Background and History

(Source: F-LOB manual, original version)

In 1991 a group of students at Freiburg University were engaged in what at first sight must appear as an almost anachronistic activity: they were keying in extracts of roughly 2,000 words from British newspapers. The sampling model was the press section of the LOB corpus. 1992 saw the beginning of a new Brown corpus. The ultimate aim was to compile parallel one-million-word corpora of the early 1990s that matched the original LOB and Brown corpora as closely as possible, and that would thus provide linguists with an empirical basis to study language change in progress. This aim is spelled out in some detail in Mair (1997: 196). The parallel corpora were compiled to enable linguists to

  1. test at least some current hypotheses on linguistic change in present-day English;
  2. detect changes not previously noticed in the literature through the systematic comparison of lexical frequencies, particularly of closed-class items;
  3. to tackle systematically one of the major methodological issues in the study of ongoing change, namely the inter-dependence of synchronic regional (in our case British vs.
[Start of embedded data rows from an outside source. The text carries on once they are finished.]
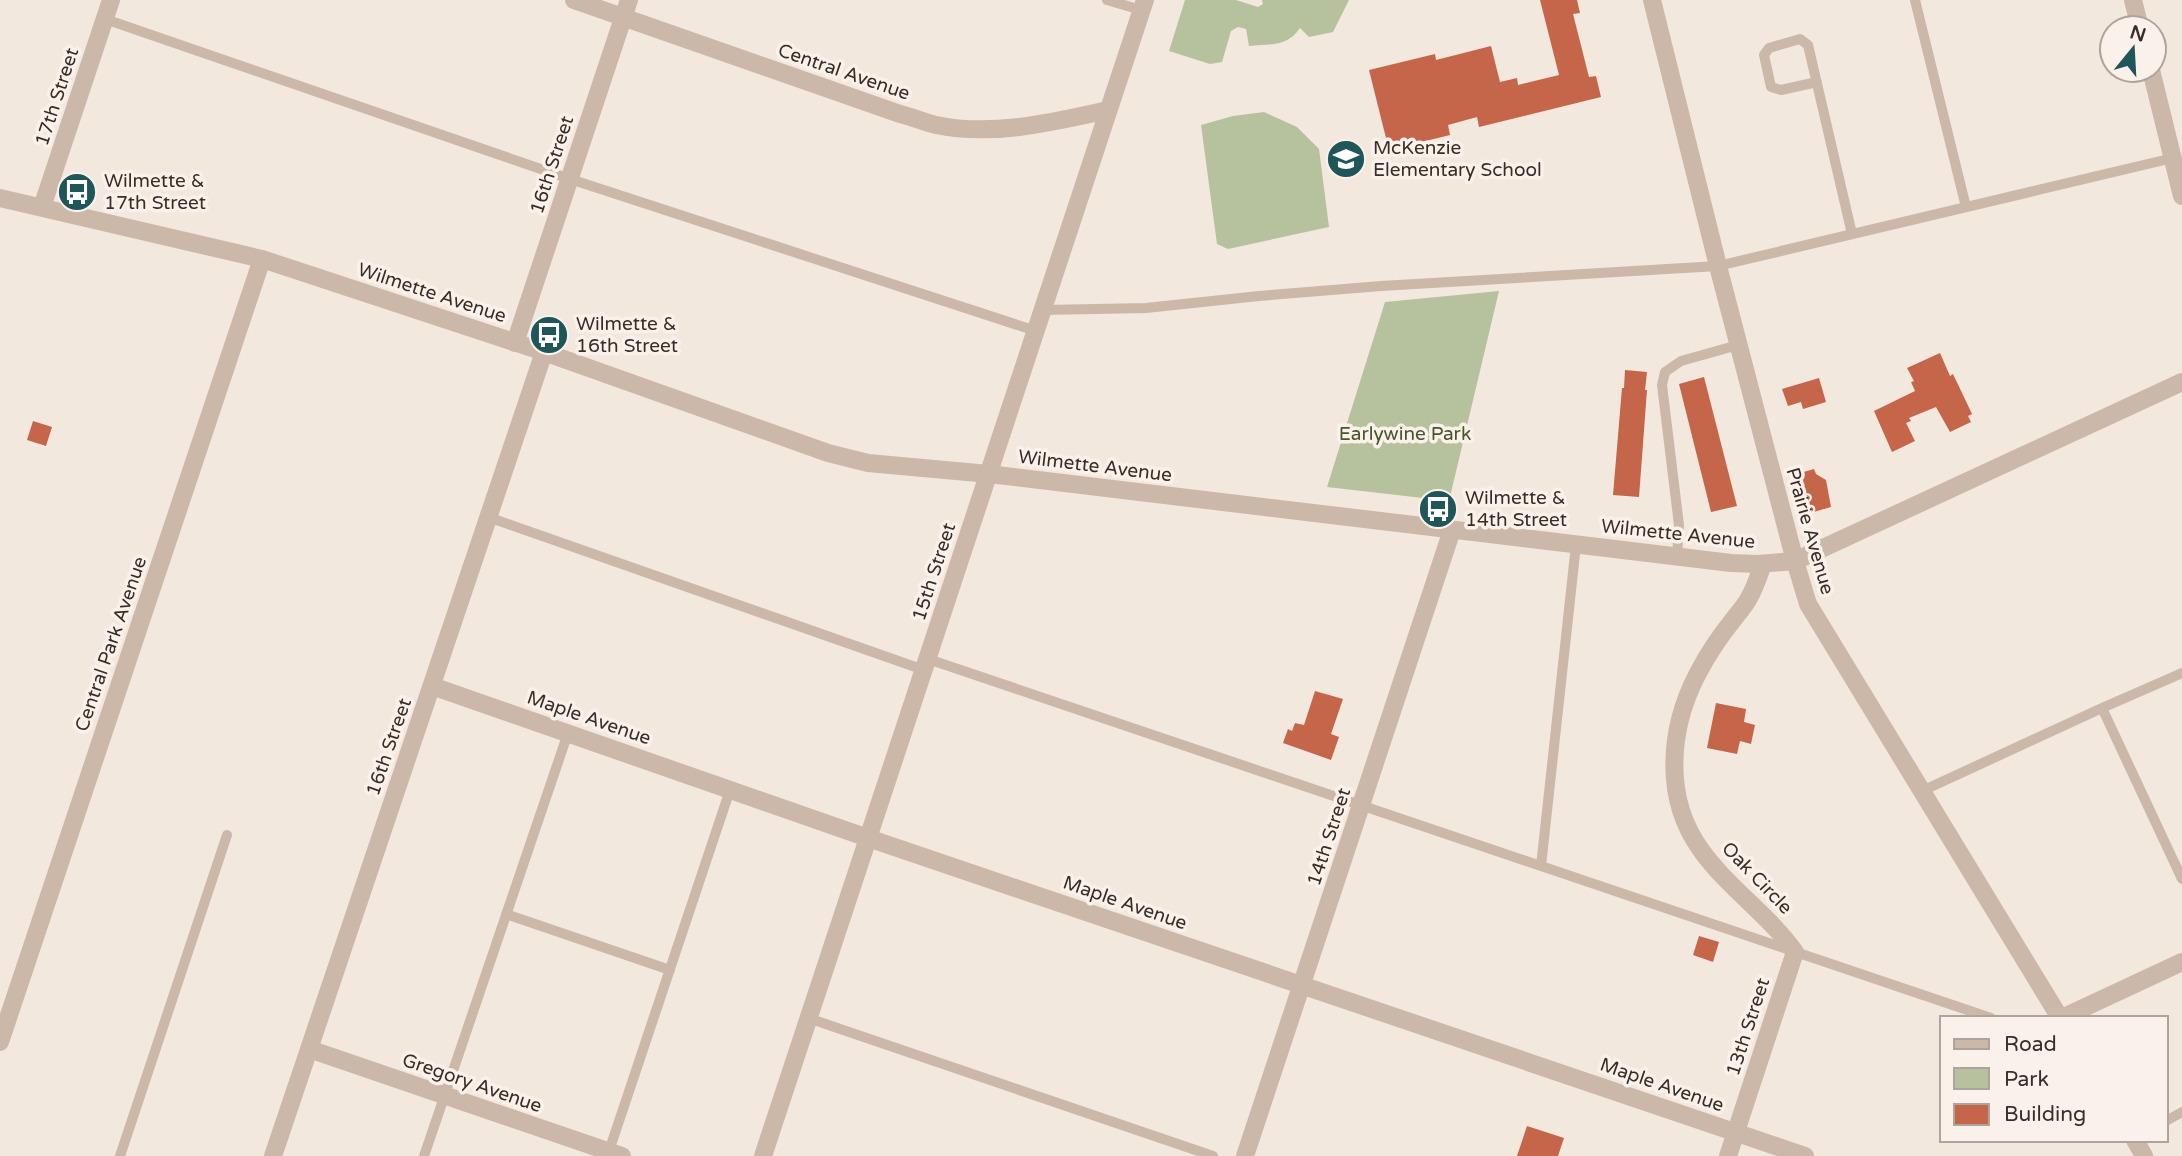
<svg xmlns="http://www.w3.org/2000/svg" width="2182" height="1156" font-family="'Varela Round',sans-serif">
	<rect width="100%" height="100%" fill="#f2e8de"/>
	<path fill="#b6c29d" d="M 1185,0 L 1236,0 L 1258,7 L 1263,4 L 1262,0 L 1349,0 L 1333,32 L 1309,37 L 1300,28 C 1287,47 1271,44 1249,46 L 1246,29 L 1238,27 L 1231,31 L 1222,62 L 1210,64 L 1169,51 Z
		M 1264,112 L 1297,127 L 1319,149 L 1329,227 L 1228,249 L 1217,244 L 1201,125 L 1233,116 Z
		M 1499,291 L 1449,501 L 1327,487 L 1385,302 Z"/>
	<path fill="#c56549" d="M 1540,0 L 1577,0 L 1580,13 L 1573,14 L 1589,77 L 1596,76 L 1601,97 L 1479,127 L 1477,117 L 1448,125 L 1450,135 L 1389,150 L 1369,70 L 1435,54 L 1436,60 L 1491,46 L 1500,82 L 1517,78 L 1518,85 L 1559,75 Z
		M 1940,353 L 1950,376 L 1953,374 L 1972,414 L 1968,416 L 1971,422 L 1950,432 L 1936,407 L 1909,418 L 1911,421 L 1906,423 L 1915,441 L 1892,452 L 1874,411 L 1915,391 L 1911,382 L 1914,381 L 1907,368 Z
		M 1625,370 L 1647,372 L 1645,390 L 1647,390 L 1639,497 L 1613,495 L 1622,388 L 1624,388 Z
		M 1704,377 L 1737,506 L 1711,512 L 1679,384 Z
		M 1819,378 L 1826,402 L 1803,409 L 1801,402 L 1788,406 L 1782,389 Z
		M 33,421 L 52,427 L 46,446 L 27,440 Z
		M 1814,469 L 1816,474 L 1826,480 L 1831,507 L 1810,513 L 1800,473 Z
		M 1315,691 L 1343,699 L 1331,734 L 1339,737 L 1331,760 L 1283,743 L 1288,729 L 1292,731 L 1295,723 L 1304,725 Z
		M 1716,703 L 1746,709 L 1744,722 L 1755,725 L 1751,744 L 1740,741 L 1737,754 L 1707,748 Z
		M 1699,936 L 1719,942 L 1713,962 L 1693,955 Z
		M 1527,1126 L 1564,1138 L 1558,1156 L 1517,1156 Z"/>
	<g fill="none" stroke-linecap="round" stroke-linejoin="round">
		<path stroke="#cbb8a9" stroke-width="10" d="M 1107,0 L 1141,10
			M 1915,0 L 1966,207
			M 105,19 L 570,179 L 1036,331
			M 1817,82 L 1781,90 L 1771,87 L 1764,55 L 1769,48 L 1800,39 L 1808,45 L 1852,234
			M 1043,310 L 1146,308 L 1259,296 L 1381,286 L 1718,266 L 2173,158
			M 488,517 L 924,670
			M 1677,557 L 1679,525 L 1662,385 L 1665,372 L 1681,361 L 1738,345
			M 928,659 L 1991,1018
			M 2102,708 L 2182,879
			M 1922,791 L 2102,708 L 2182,673
			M 1541,866 L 1576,545
			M 506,914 L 670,970
			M 808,1018 L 1213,1156
			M 2166,1121 L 2182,1112
			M 608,1154 L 730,790
			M 120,1156 L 227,835
			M 424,1156 L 568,733"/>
		<path stroke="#cbb8a9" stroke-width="18" d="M 574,0 L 900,114 C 912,117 924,122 936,125 C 993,137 1053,122 1108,110
			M 1652,0 L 1718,266 L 1795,561 L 1808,604 L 2060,1018
			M 2133,0 L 2140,28
			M 2151,70 L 2182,196
			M 42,207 L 111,0
			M 515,343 L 629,0
			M 432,686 L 868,838 L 1805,1156
			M 2062,1018 L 2182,962
			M 0,1042 L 262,259
			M 309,1049 L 622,1156
			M 2135,1140 L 2144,1156
			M 273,1156 L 544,352
			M 763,1156 L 1145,0
			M 1245,1156 L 1452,530
			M 1728,1156 L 1795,952 C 1768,914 1728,888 1701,850 C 1663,798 1669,728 1698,673 C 1708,654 1720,636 1733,620 C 1738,613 1745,606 1749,598 C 1755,588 1759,575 1763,564"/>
		<path stroke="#cbb8a9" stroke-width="18" d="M 0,198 L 262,259 L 544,352 L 828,453 L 868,463 L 989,474 L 1731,563 L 1758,564 L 1795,561 L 2182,382"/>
	</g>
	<defs>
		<g id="school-disc" transform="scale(2.0125)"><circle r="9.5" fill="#1f5659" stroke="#faf2ea"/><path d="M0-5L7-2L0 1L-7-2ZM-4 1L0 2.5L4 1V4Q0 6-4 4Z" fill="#fff"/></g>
		<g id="bus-disc" transform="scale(2.0125)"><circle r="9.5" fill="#1f5659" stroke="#faf2ea"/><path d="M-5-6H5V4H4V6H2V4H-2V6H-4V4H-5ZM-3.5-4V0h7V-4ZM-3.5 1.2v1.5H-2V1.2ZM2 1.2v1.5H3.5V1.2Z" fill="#fff"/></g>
	</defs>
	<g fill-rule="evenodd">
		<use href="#school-disc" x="1346" y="159"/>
		<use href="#bus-disc" x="77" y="192"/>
		<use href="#bus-disc" x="549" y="335"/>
		<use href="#bus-disc" x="1438" y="509"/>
	</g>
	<g text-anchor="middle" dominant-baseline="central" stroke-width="7" stroke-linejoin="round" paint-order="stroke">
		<g font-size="19" fill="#382e29" stroke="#faf2ea">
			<text transform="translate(844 72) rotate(19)">Central Avenue</text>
			<text transform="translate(57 97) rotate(-72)">17th Street</text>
			<text transform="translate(552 165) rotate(-72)">16th Street</text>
			<text transform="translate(432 293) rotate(18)">Wilmette Avenue</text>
			<text transform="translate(1095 466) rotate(7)">Wilmette Avenue</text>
			<text transform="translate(1810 531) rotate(74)">Prairie Avenue</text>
			<text transform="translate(1678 534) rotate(6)">Wilmette Avenue</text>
			<text transform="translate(934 572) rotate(-72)">15th Street</text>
			<text transform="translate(111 644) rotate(-71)">Central Park Avenue</text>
			<text transform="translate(589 718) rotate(19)">Maple Avenue</text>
			<text transform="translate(389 747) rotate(-71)">16th Street</text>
			<text transform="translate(1329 837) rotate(-72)">14th Street</text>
			<text transform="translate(1757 878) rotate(46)">Oak Circle</text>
			<text transform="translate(1125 903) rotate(19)">Maple Avenue</text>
			<text transform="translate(1748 1027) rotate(-72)">13th Street</text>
			<text transform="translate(472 1083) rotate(19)">Gregory Avenue</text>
			<text transform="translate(1662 1085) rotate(19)">Maple Avenue</text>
		</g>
		<g font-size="19" fill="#382e29" stroke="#faf2ea" text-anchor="start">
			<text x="1373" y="148">McKenzie<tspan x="1373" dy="22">Elementary School</tspan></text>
			<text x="104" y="181">Wilmette &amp;<tspan x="104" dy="22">17th Street</tspan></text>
			<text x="576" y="324">Wilmette &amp;<tspan x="576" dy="22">16th Street</tspan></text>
			<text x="1465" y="498">Wilmette &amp;<tspan x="1465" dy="22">14th Street</tspan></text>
		</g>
		<g font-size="19" fill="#48562d" stroke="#faf2ea">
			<text x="1405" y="434">Earlywine Park</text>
		</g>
	</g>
	<rect x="1940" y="1016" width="228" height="126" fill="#faf2ea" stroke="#aca49d" stroke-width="2"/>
	<rect x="1954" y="1039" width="35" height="10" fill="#cbb8a9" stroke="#aca49d" stroke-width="2"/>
	<text x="2004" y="1051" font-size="21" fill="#382e29">Road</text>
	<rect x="1954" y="1068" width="35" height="21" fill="#b6c29d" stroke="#aca49d" stroke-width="2"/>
	<text x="2004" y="1086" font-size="21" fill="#382e29">Park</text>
	<rect x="1954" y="1104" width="35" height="21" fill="#c56549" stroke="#aca49d" stroke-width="2"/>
	<text x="2004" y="1121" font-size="21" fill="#382e29">Building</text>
	<g transform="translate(2133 49) rotate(18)"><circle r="33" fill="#faf2ea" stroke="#aca49d" stroke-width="2"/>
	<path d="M0-5L12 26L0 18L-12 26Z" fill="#1f5659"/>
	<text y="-10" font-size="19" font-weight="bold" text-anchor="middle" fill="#382e29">N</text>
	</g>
</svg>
American) and stylistic variation on the one hand, and genuine diachronic developments on the other.

An additional advantage of the new British and American corpora is that they provide more suitable databases for a comparison with the Indian, Australian and New Zealand corpora (samples representing language use of the late 1980s) than the original LOB and Brown.


Mair, Christian. 1997. "Parallel corpora: A real-time approach to language change in progress." In Ljung, Magnus, ed. Corpus-Based Studies in English: Papers from the Seventeenth International Conference on English-Language Research Based on Computerized Corpora (ICAME 17). Amsterdam: Rodopi. pp. 195-209.